How to prevent application from freezing in a long running process?

The app seems to freeze sometimes when we try to pass a lot of imported files at once, which is done a each call of the function below for each file so the proposed solution is to add a sleep, but I can't seem to find proper documentation or explaining on how to handle it, or if I can even pass it as a parameter in a function.
This is the call for the proc
OpenQuery(FOrderToImportQuery.Database,FOrderToImportQuery);
My suggested idea if I can pass Sleep as Param
OpenQuery(FOrderToImportQuery.Database,FOrderToImportQuery, Sleep(200));
This is the function itself minus the sleep
procedure OpenQuery(aDatabase : TIBDatabase; aQuery : TIBQuery);
begin
if aDatabase.Connected = false then
databaseConnect(aDatabase);
if aDatabase.connected then
begin
try
aQuery.Open;
except
//try
aDatabase.ForceClose;
aDatabase.Open;
aQuery.Open;
{
except
on e: exception do
begin
Log('Error opening query : '+e.Message);
end;
end;
}
end;
end;
end;
The idea is I want the call to wait so it can complete properly before being called again. Would it be just fine to put Sleep at the end of the function itself?(Before the last END)

● EXTRACTED ENTRIES:
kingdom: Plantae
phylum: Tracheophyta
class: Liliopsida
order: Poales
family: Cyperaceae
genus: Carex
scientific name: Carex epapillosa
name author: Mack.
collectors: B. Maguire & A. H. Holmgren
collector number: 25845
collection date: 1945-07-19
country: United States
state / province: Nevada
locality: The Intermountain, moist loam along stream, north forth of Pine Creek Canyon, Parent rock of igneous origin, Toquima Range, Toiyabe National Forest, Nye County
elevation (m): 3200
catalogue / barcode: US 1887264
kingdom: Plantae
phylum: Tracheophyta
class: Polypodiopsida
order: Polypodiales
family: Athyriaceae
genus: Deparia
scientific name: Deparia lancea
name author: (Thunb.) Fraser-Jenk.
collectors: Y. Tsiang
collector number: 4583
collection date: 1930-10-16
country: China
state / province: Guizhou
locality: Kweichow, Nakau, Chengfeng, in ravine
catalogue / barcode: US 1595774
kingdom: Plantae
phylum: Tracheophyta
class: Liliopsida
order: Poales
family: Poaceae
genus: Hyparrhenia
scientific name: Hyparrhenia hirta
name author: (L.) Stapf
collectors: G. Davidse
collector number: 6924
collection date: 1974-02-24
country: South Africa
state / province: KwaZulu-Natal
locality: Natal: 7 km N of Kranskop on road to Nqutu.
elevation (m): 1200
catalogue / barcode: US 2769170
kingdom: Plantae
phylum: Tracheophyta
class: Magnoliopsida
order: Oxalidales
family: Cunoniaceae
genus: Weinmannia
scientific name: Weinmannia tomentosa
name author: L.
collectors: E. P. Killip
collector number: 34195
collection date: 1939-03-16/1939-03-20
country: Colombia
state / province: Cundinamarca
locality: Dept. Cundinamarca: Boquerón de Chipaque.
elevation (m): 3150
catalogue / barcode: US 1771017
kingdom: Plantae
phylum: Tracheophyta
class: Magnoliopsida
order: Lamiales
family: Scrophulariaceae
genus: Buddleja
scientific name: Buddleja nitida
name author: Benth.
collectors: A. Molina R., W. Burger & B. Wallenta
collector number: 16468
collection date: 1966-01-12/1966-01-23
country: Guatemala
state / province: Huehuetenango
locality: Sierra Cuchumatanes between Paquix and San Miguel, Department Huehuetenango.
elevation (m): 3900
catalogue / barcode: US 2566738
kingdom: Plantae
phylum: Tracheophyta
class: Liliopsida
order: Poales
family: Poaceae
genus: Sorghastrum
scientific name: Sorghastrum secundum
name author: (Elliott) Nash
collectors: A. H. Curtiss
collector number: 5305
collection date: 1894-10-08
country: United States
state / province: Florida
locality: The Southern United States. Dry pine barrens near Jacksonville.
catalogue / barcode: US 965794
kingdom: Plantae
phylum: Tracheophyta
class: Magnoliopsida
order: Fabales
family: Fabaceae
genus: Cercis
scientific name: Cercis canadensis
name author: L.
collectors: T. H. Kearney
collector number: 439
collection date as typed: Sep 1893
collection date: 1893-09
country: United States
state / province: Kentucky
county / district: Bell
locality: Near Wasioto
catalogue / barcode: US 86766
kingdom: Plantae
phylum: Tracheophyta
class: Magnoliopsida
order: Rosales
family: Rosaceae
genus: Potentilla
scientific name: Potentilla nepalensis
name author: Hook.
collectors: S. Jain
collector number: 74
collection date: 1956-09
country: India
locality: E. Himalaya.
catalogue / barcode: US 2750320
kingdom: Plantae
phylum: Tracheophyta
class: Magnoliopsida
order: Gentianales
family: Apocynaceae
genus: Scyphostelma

● PARTS OF THE EXERCISE:
A: Answer these questions from the forum post about the freezing application, one per line, with answers marked the same way.
(i) What value does the poster's suggested call pass to Sleep?
(ii) Which routine does OpenQuery call when aDatabase.Connected is false?
(iii) At what point in the function does the poster ask about putting Sleep?
B: For each statement, say yes or no according to the forum post about the freezing application, and quote the words that decide it.
(i) The freezing occurs when a lot of imported files are passed at once.
(ii) The OpenQuery procedure is declared with three parameters.
(iii) In the except branch, the database is force-closed before it is opened again.
C: Carry on the forum post about the freezing application from its last sentence.

● RESULTS BY TASK:
A:
(i) 200, as in Sleep(200).
(ii) databaseConnect, called with aDatabase.
(iii) At the end of the function, before the last END.

B:
(i) Yes: "The app seems to freeze sometimes when we try to pass a lot of imported files at once"
(ii) No: "procedure OpenQuery(aDatabase : TIBDatabase; aQuery : TIBQuery);"
(iii) Yes: "aDatabase.ForceClose;" comes directly before "aDatabase.Open;"

C:
Or would passing it as a parameter in the call of the function be best? And if is so, how is this achieved... I can't find any doc on this particular circumstance.

The idea is I want the call to wait so it can complete properly before being called again.
Then the idea of using Sleep() is completely misconceived.
If, in a single thread, you call procedures A, B and C, as in
A;
B;
C;
then execution in the thread will only ever proceed to B after the call to A returns. Adding a Sleep() in either of them or in between them will only delay things: if there is a "log-jam" in A, adding a call to Sleep() in or after it will make no difference whatsoever. The fact that A, B and C all call your OpenQuery makes no difference either.
This is true even if A runs an asynchronous query, because the whole point of a call to an asynchronous query is that the call returns before the query completes - an asynchronous query spawns its own background thread in which the query actually executes, then typically passes the results back to the VCL thread via a call to Synchronize().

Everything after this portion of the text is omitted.